Ce billet est donc l’occasion de remercier encore une fois tous ceux sans qui ceci n’aurait pas été possible : Julien Delorme, David Meulemans et les nombreux auteurs venus présenter leurs jeux à la bibliothèque (avec une pensée particulière pour Viven Féasson dont j’ai eu la chance de connaître l’arbitrage en personne !), le forum Casusno, les rôlistes qui nous ont fait don de leurs livres, Stéphane, notre usager-maître du jeu, et enfin les collègues qui ont dû subir mon enthousiasme parfois peut-être un peu trop débordant quand à la mise en place du fonds.

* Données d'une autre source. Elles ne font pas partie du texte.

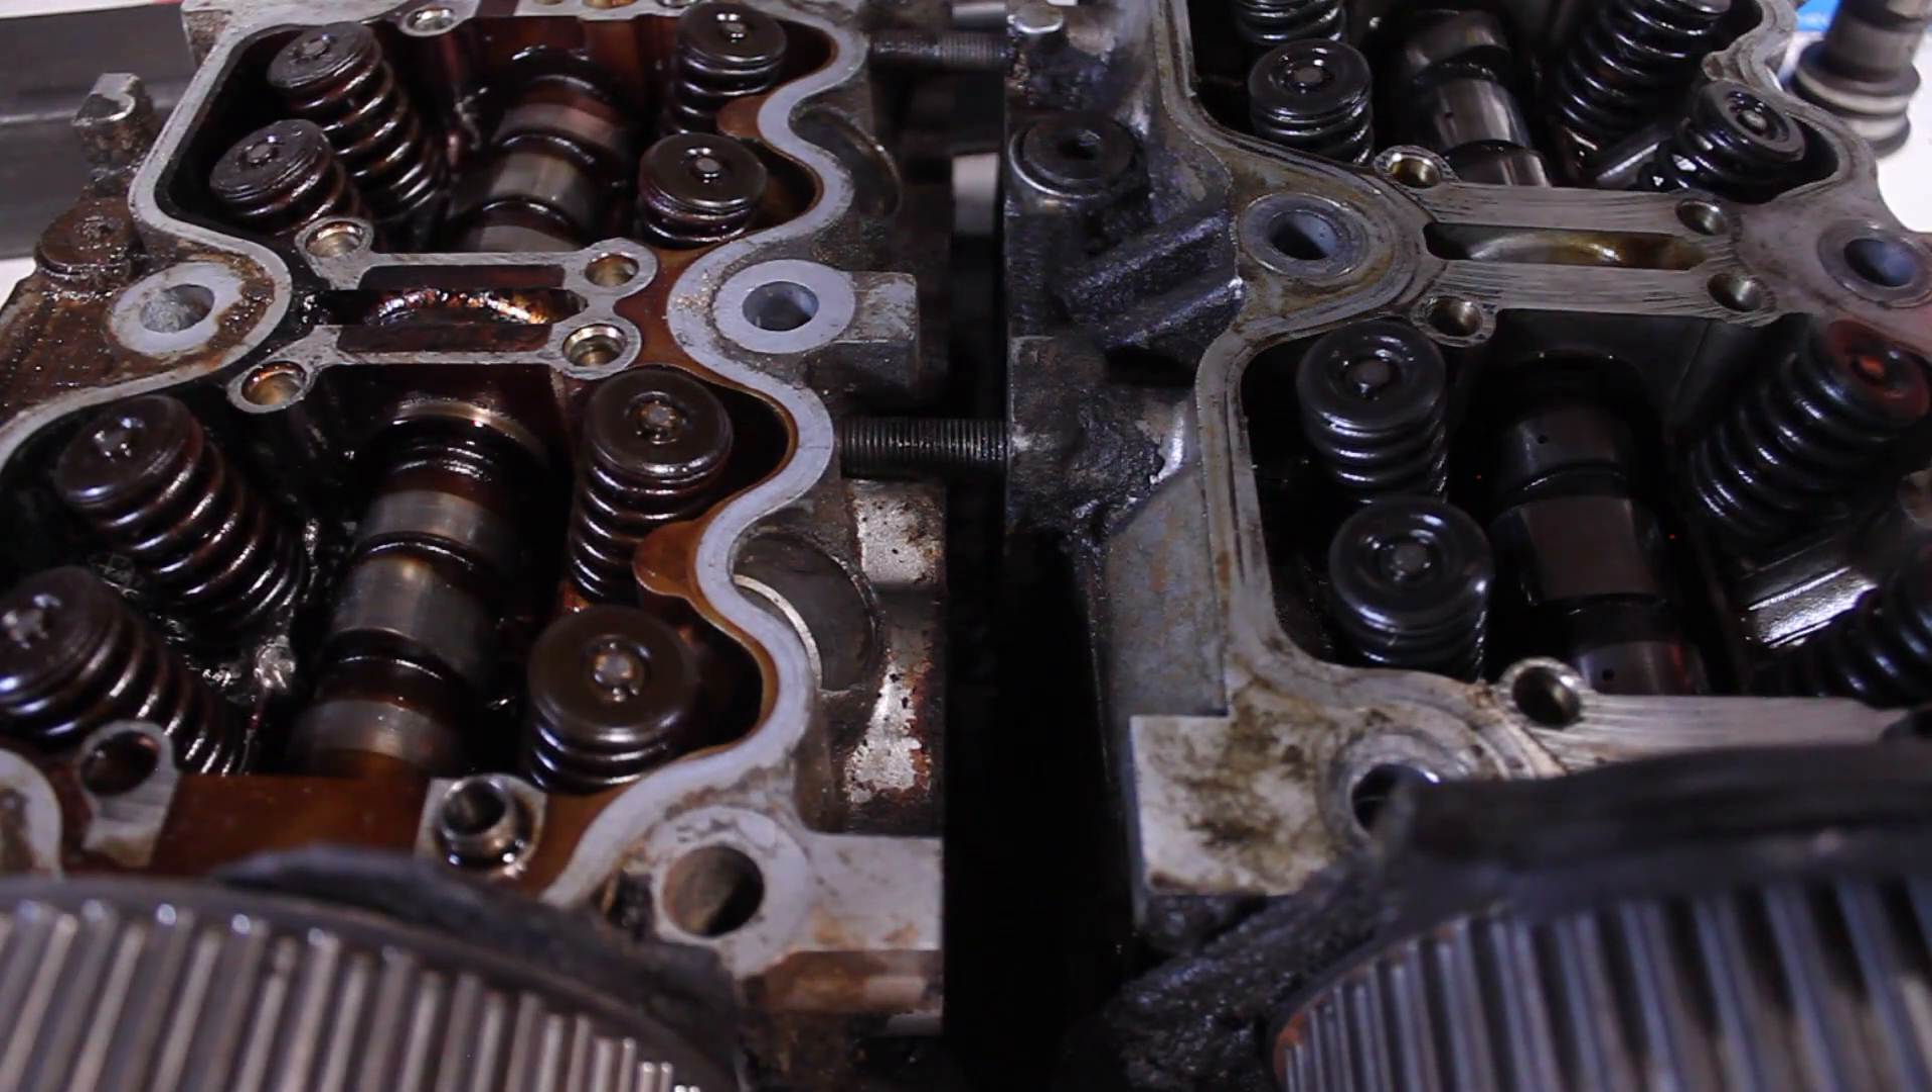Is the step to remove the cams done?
No.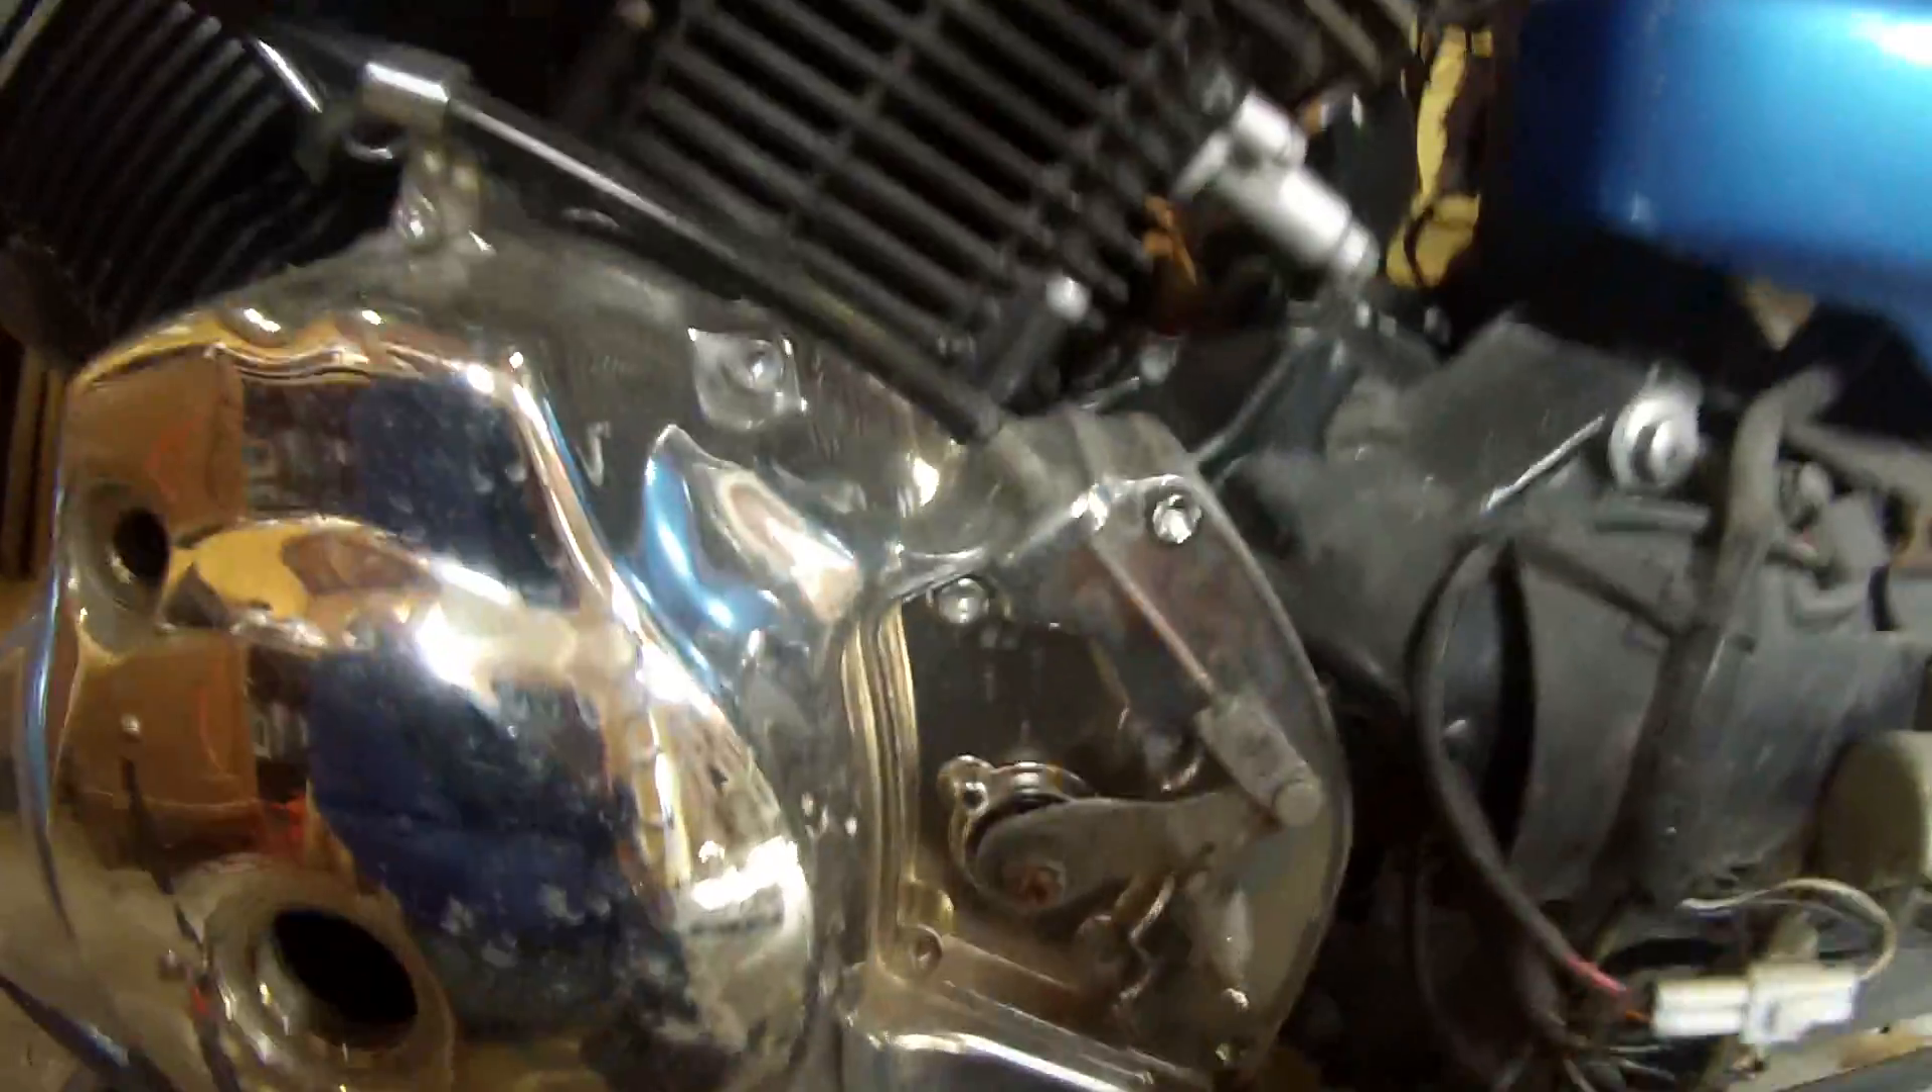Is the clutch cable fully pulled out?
No.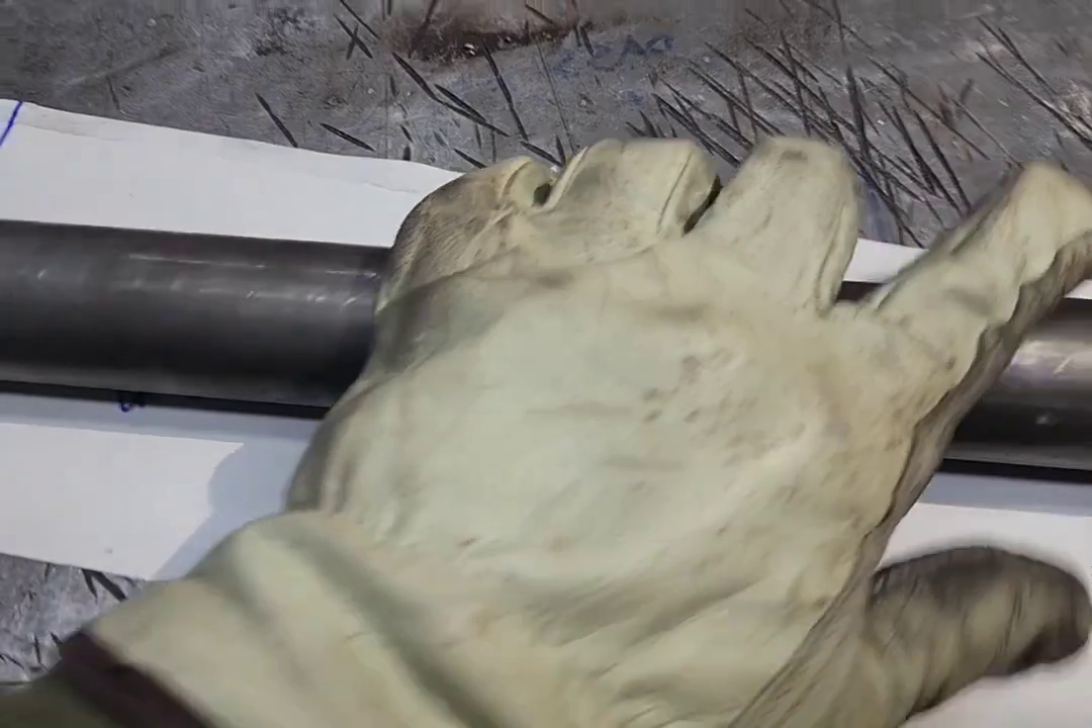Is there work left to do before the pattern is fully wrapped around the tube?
Yes.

Pour finir, quelques idées pour celui ou celle qui voudra mettre en place son propre fonds de jeux de rôle :

  • Les rôlistes sont partout, et ont la chouette habitude d’être très souvent sympathiques, curieux de faire découvrir leur loisir et ravis de l’opportunité qui pourrait leur être offerte de le pratiquer en bibliothèque.
  • Si les circuits de distribution classiques ne sont pas forcément les plus adaptés à l’obtention de jeux de rôle, de nombreuses boutiques de jeux « traditionnelles » disposent maintenant de jeux de rôle à la vente, et même en l’absence de marché avec celle-ci, on peut aisément commencer à jouer simplement avec un stylo, quelques règles glanées sur internet et des dés. (On pense par exemple à ça, ça, ou même pour quoi pas des livres dont vous êtes le héros)
  • De nombreuses communautés et associations structurées existent déjà autour du jeu de rôle, et peuvent être d’excellents moyens de lancer la pratique dans sa structure, telle que la ligue ludique, le forum CasusNo, le forum Opale, la FFJDR, et bien d’autres…

Bref : faire du jeu de rôle, c’est non seulement très chouette, mais c’est surtout pas si compliqué à mettre en place, et extrêmement gratifiant quand ça marche.